-- Work task --
Copy out the text under each picture in these items, word for word and line by line, leaving out the pictures.

-- Records to process --
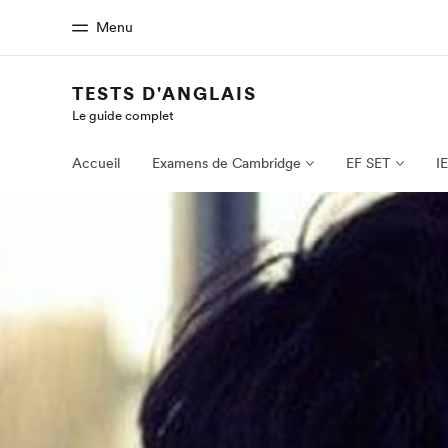
Menu
TESTS D'ANGLAIS
Le guide complet
Accueil
Progra
Bienvenue chez EF
Nos off
Accueil
Examens de Cambridge
EF SET
I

-- Your response --
Menu
TESTS D'ANGLAIS
Le guide complet
Accueil
Progra
Bienvenue chez EF
Nos off
Accueil
Examens de Cambridge
EF SET
I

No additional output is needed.